Making the operation murkier still, BitClout’s network keeps going offline. “Diamondhands,” which appears to be the account on BitClout that’s behind the project, said on BitClout that this was because nodes kept rebooting and missing transactions.
So who’s buying in? One early investor is Chris McCann, a tousled Silicon Valley investor who caught wind of the project from friends. McCann, a general partner at Race Capital, told Decrypt that he has no connection to the project or its founders but got involved in an early access version of the project that launched last week.
McCann, whose coins boast a market cap of $55,400 on the site, said he’s invested “a little bit too much” money into the project but credits the anonymous team with the “smooth” website.
One of his friends, Andy Artz, an investor at Silicon Valley firm Social Capital, bet $18,000 on his success.
“Once you kind of get sucked in and start making some early bets on people and they get verified, it's fun—you actually want to want to use it,” said McCann, who gained access to almost $34,000 in unredeemable BitClout tokens when he tweeted about the project to verify his account.
Michael Arrington, a well-known Silicon Valley investor and media figure, received the equivalent of $290,000 in creator tokens. He did not respond to Decrypt’s request for comment.

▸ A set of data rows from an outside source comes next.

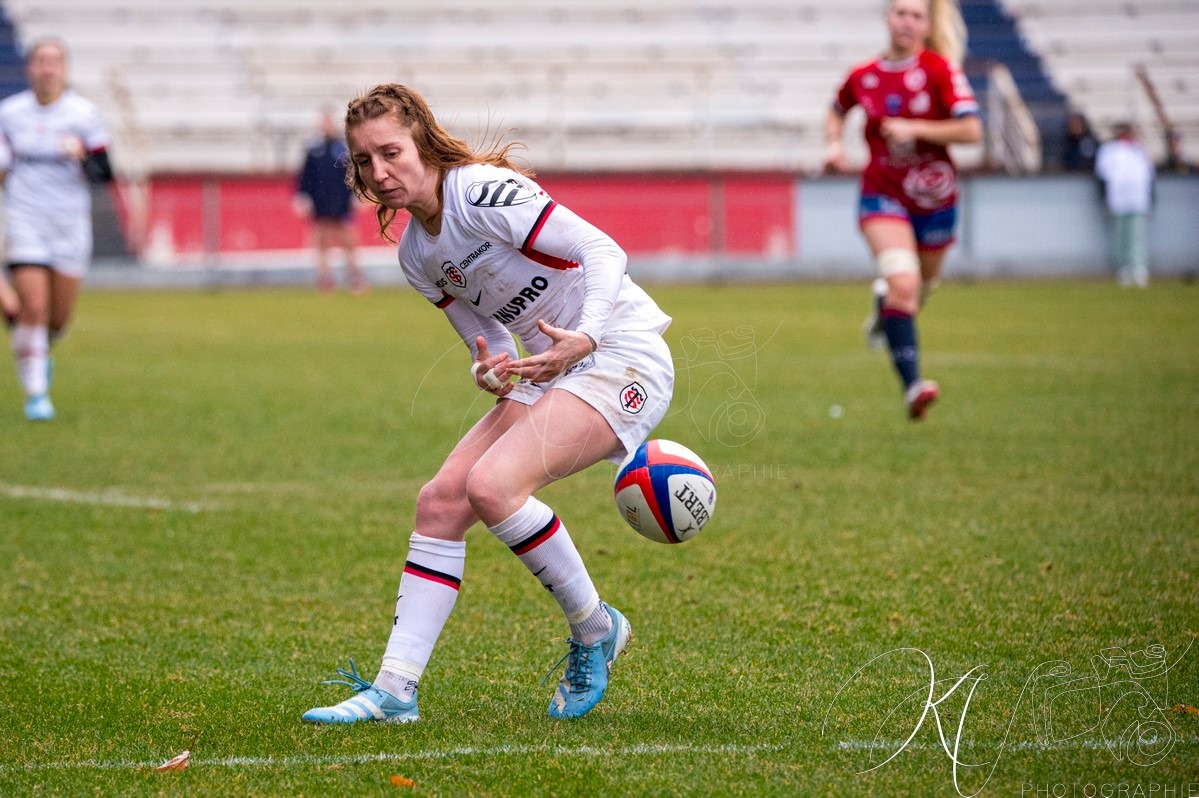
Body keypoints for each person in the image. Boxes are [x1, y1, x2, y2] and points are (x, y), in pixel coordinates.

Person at [302, 84, 674, 724]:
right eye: (364, 162)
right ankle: (395, 691)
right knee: (440, 501)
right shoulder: (418, 254)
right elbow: (493, 339)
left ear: (421, 138)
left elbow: (601, 250)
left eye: (391, 152)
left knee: (493, 487)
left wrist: (582, 333)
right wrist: (490, 368)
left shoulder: (480, 192)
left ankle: (595, 630)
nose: (380, 172)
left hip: (618, 352)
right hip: (546, 370)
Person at [823, 0, 981, 420]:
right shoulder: (864, 75)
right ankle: (913, 386)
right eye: (900, 13)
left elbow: (971, 129)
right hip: (882, 194)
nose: (906, 22)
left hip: (935, 198)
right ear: (887, 18)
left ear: (928, 25)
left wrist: (917, 128)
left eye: (916, 15)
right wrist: (834, 145)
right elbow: (836, 109)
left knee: (919, 290)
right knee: (905, 284)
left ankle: (885, 307)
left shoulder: (939, 70)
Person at [0, 37, 112, 421]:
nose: (47, 68)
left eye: (54, 62)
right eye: (40, 61)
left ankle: (38, 351)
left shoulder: (84, 115)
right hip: (24, 218)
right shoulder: (9, 114)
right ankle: (36, 395)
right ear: (29, 68)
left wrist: (82, 157)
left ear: (64, 70)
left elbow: (104, 173)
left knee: (58, 319)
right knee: (34, 305)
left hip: (68, 224)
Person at [294, 110, 368, 295]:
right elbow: (305, 176)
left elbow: (354, 173)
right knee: (322, 241)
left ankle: (355, 278)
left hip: (341, 201)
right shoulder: (313, 150)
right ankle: (325, 279)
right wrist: (302, 196)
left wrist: (356, 195)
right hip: (321, 202)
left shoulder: (344, 149)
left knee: (349, 240)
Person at [1094, 122, 1154, 287]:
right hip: (1118, 201)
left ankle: (1139, 268)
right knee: (1120, 237)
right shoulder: (1109, 151)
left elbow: (1149, 177)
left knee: (1137, 236)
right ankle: (1123, 268)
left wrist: (1151, 200)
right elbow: (1102, 176)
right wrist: (1104, 198)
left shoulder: (1139, 150)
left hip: (1138, 200)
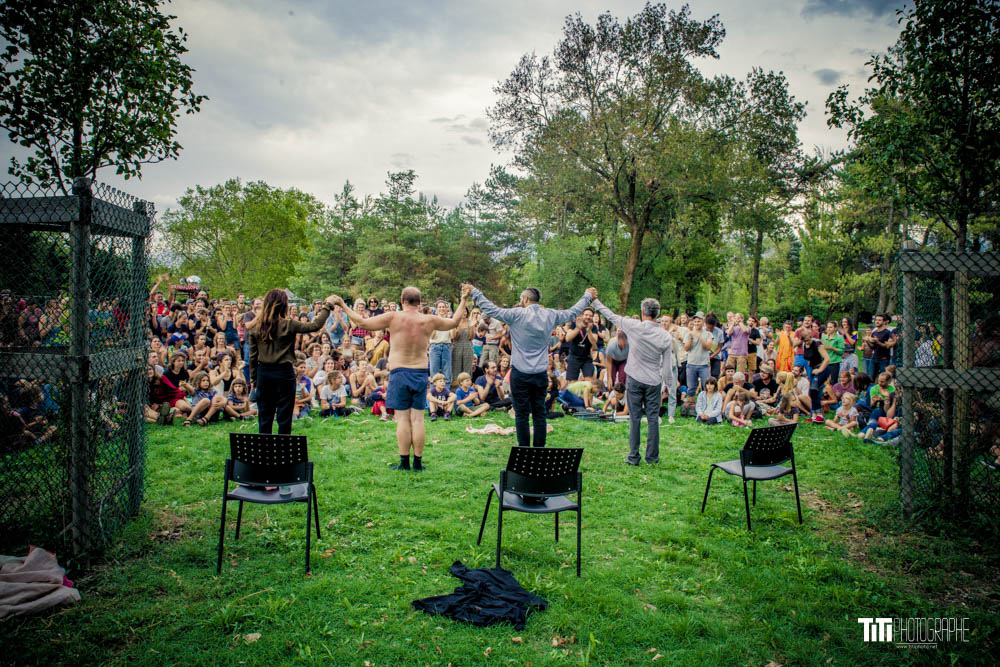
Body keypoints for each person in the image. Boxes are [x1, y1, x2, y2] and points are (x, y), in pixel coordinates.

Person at [331, 285, 469, 471]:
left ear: (402, 301)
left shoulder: (393, 317)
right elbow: (454, 322)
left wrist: (341, 303)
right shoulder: (428, 319)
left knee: (403, 419)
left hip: (399, 372)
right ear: (419, 303)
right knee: (418, 420)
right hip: (419, 372)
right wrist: (463, 299)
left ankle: (405, 463)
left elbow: (362, 323)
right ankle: (418, 464)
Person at [465, 284, 595, 448]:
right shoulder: (550, 315)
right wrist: (587, 296)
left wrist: (475, 292)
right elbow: (573, 312)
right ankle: (539, 450)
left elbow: (490, 309)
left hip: (520, 373)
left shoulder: (516, 314)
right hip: (540, 373)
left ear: (525, 299)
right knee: (539, 413)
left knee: (521, 414)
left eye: (521, 299)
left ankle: (524, 449)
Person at [592, 297, 674, 465]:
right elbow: (667, 366)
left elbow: (611, 315)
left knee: (634, 418)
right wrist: (668, 386)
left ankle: (634, 456)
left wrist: (595, 302)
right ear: (657, 314)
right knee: (652, 419)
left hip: (635, 379)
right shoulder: (665, 336)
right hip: (653, 380)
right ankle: (652, 457)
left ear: (643, 312)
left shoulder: (634, 326)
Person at [248, 289, 334, 435]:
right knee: (284, 417)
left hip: (264, 374)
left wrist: (254, 380)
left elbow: (252, 357)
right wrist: (327, 306)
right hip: (284, 373)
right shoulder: (288, 324)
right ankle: (284, 455)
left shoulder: (255, 326)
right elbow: (314, 326)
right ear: (283, 305)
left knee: (264, 417)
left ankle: (264, 454)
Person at [684, 313, 714, 397]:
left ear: (703, 321)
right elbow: (686, 348)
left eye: (699, 321)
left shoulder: (708, 334)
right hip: (691, 364)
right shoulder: (688, 334)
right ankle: (692, 405)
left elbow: (708, 347)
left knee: (707, 387)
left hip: (704, 365)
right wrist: (691, 339)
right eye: (695, 321)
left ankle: (707, 405)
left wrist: (700, 337)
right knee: (691, 387)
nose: (697, 323)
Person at [564, 308, 598, 381]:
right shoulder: (574, 324)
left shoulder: (593, 327)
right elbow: (567, 338)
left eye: (590, 315)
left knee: (589, 381)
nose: (588, 317)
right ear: (582, 315)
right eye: (586, 315)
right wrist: (578, 328)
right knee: (572, 382)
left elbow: (594, 342)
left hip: (586, 357)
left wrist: (589, 330)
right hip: (574, 356)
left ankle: (586, 392)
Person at [864, 314, 895, 380]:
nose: (877, 322)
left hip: (883, 358)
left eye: (879, 320)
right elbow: (872, 347)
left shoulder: (887, 332)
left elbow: (887, 346)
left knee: (883, 377)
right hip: (874, 357)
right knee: (871, 377)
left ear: (884, 322)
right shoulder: (874, 332)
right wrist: (867, 341)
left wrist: (878, 342)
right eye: (876, 320)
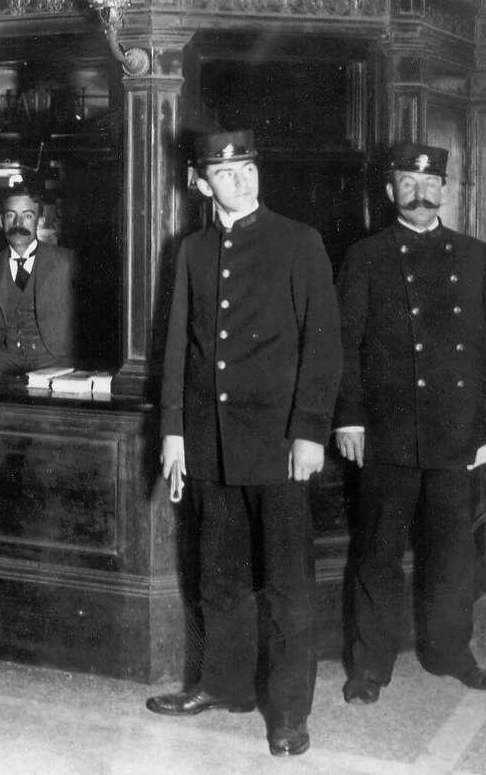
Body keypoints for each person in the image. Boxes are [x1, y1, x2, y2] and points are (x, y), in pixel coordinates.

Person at [146, 129, 342, 759]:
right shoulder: (193, 250)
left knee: (287, 584)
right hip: (209, 442)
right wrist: (174, 434)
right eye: (226, 173)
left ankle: (288, 712)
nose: (242, 179)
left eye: (249, 168)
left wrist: (310, 430)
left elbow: (324, 345)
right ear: (200, 183)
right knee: (218, 576)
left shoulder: (298, 241)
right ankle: (222, 685)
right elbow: (178, 346)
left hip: (279, 442)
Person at [334, 140, 486, 704]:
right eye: (407, 184)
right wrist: (349, 419)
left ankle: (451, 653)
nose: (420, 193)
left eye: (430, 183)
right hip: (386, 432)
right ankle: (369, 668)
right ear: (391, 192)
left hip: (455, 428)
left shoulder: (474, 255)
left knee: (451, 552)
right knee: (377, 553)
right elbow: (343, 345)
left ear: (444, 190)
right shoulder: (365, 256)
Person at [0, 174, 78, 374]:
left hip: (55, 362)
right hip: (6, 361)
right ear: (1, 221)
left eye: (27, 215)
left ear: (40, 221)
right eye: (11, 215)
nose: (18, 223)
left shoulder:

McCann said that BitClout fills a demand for social crypto projects unmet by the current roster of such projects, such as social token sites Rally or Roll—the latter of which was hacked over the weekend, crashing the prices of the tokens tied to the influencers that use the platform.
McCann is well aware of the concerns, notably the inability to redeem money and the opportunity for imposters to profit from fake accounts. “It’s still ridiculously early,” he said. And it wouldn’t be the first of McCann’s investments—his other bets include crypto exchanges FTX and Binance—that got off to shaky starts and later flourished.
But for CipherBlade’s Sanders, it doesn’t look good and smacks of the pump n’ dump ICOs that wasted billions of investors’ money in 2017 and 2018. “What a dumpster fire,” he concluded.
This story has been updated to note users can create profiles by sharing their phone numbers.